Fucose-containing sulfated polysaccharides, known as fucoidans/sulfated fucans, are the substrate of fucoidanase and are involved in cell integrity and defense in brown macroalgae. The fucoidan structure is complex and highly variable as species, season, and extraction method can impact its composition. Its general structure consists of sulfated fucose units making the backbone with sugar residue branches like galactose, glucose, mannose, xylose, rhamnose and glucuronic acid. The primary linkages are ⍺-1,3 linkages and ⍺-1,4 linkages and also vary in location and frequency across species.

== Sources/Organisms ==
Phaeophyceans, brown algae, are the source of fucoidan in marine environments while associated bacteria, algae and fungi contain fucoidanase. There are also notable invertebrates in which fucoidanase has been extracted ie: mollusk, echinoderms, urchins

== Enzyme function in the cell ==
Fucoidanase breaks down complex fucoid sugars into smaller, more bioavailable oligosaccharides. Organisms with the enzyme, primarily heterotrophic marine bacteria, use it to process fucoidan in their metabolic pathways The degradation of this molecule contributes to the symbioses microbes have with the macroalgae that produce it, feeding into a more complex relationship that can be described as the holobiont relationship.

== Structure ==
The structure of fucoidanase matches the variability of the complex sugar it interacts with but a common feature of these enzymes is multi-modularity. As of 2025 seven fucoidanases have been structurally characterized in the GH107 and GH168 family. Of the enzymes with 3D structures they are primarily composed of (𝛽/⍺) 8-barrel domains. These domains are described to have folds consistent with the immunoglobulin superfamily and calcium atoms bound at an apical end. The GH107 family is attractive to researchers structurally because of the differential substrate specificity and high variability in the active site architecture. Advancements in understanding its structure can possibly be translated to other enzymes in closely related families. For example, research using X-ray crystallography and NMR analysis has generated crystal structures of P5FcnA revealing a histidine side chain that acts as an acid/base catalytic residue in a retaining mechanism. Additionally in GH107 enzymes the surface includes grooves and the ability to contort which increases the range of application to other fucoidan sources. There are limited studies investigating the catalytic mechanism of fucoidanase because of the variable characteristics of its substrate.

== Mechanism ==
This enzyme catalyses the following chemical reaction Endohydrolysis of (1->2)-alpha-L-fucoside linkages in fucoidan without release of sulfate. Mechanistically the hydrolysis of fucoidan bonds is catalyzed by the retention of sulfate, the maintained stereochemistry of the sulfate group to the parent molecule during hydrolysis, in fucoidan. In MfFcnA, a GH107 enzyme, it utilizes a hydrolytic mechanism where the side chain Asp acts as a bond forming nucleophile and the His side chains as acid/bases. The residue and the catalytic mechanism are conserved in other GH107 enzymes but the active site is variable to allow for differential substrate specificity.

== Application ==
Fucoidan has been established as having antioxidant, anti-inflammatory, and antibacterial activity making it attractive in the pharmaceutical, cosmetic, health and food based industries.

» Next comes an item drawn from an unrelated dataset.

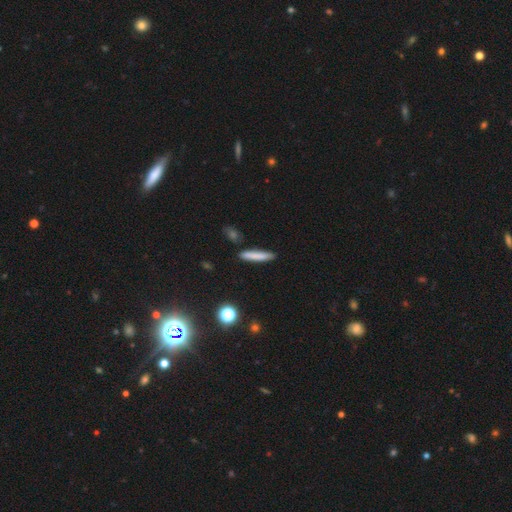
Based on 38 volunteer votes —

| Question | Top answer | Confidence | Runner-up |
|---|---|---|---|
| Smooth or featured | smooth | 87% | featured or disk (13%) |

There is interest in processing natural high molecular weight fucoidan to a lower molecular weight version on industrial scales using fucoidanase. Lower molecular weight improves solubility, absorption rate, and gives fucoidan low viscosity while retaining bioactive properties.

Challenges in characterizing fucoidanase’s structure and mechanisms relates to the culturing paradox of microbes as it is excreted from marine microorganisms that are difficult to isolate and culture. Additionally the complexity of the substrates prevent the determination of clearly defined degradation pathways.